I am very found of him — always was. He was a close friend of the social scientist for whom I had worked in Montreal: Fernand Cadieux. So once elected, both in October 1972, I felt we were of the same family. We shared the same set of values and went into politics basically for more equity and social justice and for a more open and better society at home and abroad. Always a bit professorial when sharing with me what he thought of this or that, as soon as I joined Cabinet in 1976, he gave me lessons in Power 101 that drove my public life. It went something like this:

“Figure out if you have a power base and of what it’s made up. Build it. Don’t owe it to PMO and other political elites. Your role is that of a privileged spokesperson, a voice, for the clienteles your Department is all about. You work for them. So develop ongoing conversations with them. They are your power base. It’s the most solid of all. It’s for whom you work, from the ground up. Decide once and for all on whose side you are. You represent them, which is not to say that you do not exercise leadership nor not show solidarity with the government nor belong to lobby groups.”

He would also “instruct” me in media relations, also in the same vein: 

“Always speak to local journalists, no matter how small the newspaper, wherever you are in the country.  And don’t forget the Canadian Press!  Much more important than Toronto and Ottawa.”

When I first became a Minister (National Revenue), he made me read Dick Crossman’s Diary of a Cabinet Minister, and when I became Minister of Health and Welfare, the biography of the father of the NHS, Aneurin Bevan, by Michael Foot.

Roméo would often comment on what was going on in the fisheries industry, his beloved portfolio. He loved fishermen and knew them and their lives on both coasts, but his heart was in the Atlantic.
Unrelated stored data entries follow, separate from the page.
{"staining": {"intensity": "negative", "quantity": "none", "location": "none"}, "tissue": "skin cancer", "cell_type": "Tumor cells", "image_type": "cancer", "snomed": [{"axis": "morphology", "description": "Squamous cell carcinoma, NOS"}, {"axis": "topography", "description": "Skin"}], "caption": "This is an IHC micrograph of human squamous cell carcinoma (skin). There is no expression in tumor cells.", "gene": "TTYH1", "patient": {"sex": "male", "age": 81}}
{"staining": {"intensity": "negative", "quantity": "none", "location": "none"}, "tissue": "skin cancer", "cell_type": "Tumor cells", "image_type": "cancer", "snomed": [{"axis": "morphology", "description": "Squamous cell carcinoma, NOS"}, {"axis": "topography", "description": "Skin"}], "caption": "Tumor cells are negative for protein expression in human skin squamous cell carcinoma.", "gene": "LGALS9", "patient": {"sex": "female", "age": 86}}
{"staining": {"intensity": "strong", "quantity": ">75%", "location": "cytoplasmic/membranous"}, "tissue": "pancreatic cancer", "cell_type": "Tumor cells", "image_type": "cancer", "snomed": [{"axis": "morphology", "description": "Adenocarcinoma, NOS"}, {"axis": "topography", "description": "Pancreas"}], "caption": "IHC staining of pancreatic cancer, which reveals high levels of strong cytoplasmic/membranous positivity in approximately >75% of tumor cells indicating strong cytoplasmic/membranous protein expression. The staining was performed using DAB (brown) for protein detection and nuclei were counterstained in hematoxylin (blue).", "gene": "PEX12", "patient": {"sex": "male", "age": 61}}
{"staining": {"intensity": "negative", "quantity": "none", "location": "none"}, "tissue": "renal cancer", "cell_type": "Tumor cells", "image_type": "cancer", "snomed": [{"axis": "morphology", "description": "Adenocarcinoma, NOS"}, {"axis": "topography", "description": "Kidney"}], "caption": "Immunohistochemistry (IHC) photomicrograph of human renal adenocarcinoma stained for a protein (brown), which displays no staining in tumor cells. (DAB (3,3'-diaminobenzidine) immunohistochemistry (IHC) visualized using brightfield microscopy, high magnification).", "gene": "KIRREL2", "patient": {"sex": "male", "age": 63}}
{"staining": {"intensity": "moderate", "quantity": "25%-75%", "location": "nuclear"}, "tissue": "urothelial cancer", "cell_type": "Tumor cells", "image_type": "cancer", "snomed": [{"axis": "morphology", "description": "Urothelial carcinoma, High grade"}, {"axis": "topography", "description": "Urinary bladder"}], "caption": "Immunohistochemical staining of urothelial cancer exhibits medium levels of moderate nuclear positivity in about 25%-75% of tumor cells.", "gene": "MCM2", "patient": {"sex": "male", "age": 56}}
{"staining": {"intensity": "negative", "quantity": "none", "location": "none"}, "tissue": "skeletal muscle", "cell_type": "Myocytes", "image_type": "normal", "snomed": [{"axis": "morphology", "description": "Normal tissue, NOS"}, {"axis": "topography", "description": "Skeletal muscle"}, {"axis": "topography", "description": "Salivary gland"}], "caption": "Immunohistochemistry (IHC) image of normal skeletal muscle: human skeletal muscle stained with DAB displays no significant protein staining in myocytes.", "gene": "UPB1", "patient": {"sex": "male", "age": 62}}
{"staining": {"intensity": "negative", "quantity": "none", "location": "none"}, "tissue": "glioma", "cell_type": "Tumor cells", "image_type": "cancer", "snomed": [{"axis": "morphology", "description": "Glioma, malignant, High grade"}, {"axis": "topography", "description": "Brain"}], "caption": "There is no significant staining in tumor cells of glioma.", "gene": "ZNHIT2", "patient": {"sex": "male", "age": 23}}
He truly suffered when he saw that the battle against early globalization in the canneries would put thousands out of work. 

He also fought bureaucracy all the way. I still hear him explaining to senior players the “mysteries of life” of unemployment for all the seasonal workers of his part of Canada.  Did he fight for realistic rules of the game in applying unemployment insurance! He won some; he lost others. But “les petites gens”, “les gens ordinaires”, were always on his mind. He couldn’t stand the elite accommodation typical of Canadian politics.

In theory, he was one with direct access to Prime Minister Trudeau. In practice, I don’t know. Although profoundly committed to Trudeau and respectful of him and his vision for the country, I sensed, especially in the last years, that he felt somehow a distance. I suppose he must have reflected on the limits of political action and of power. But I don’t really know.

Power in his field of responsibility? Surely. Influence on other issues? I presume. He didn’t miss anything in the games that were going around us; he was a very lucid observer. There are times I wished he had been less respectful of others and more “pushy,” even aggressive, but that was not him. He was a person of reason above all, and of moral anger. He had class all the way.

When he was appointed Governor General, he confided to me the first thing he would do would be to reopen the gates and the grounds of Rideau Hall for the community and visitors to walk by and to come and skate in the winter. And he said it with a grin of revenge!

 

Monique Bégin was research director for the Royal Commission on the Status of Women; M.P. and then Minister In the Liberal government; and Dean of Health Sciences at the University of Ottawa. She brought forward the Canada Health Act.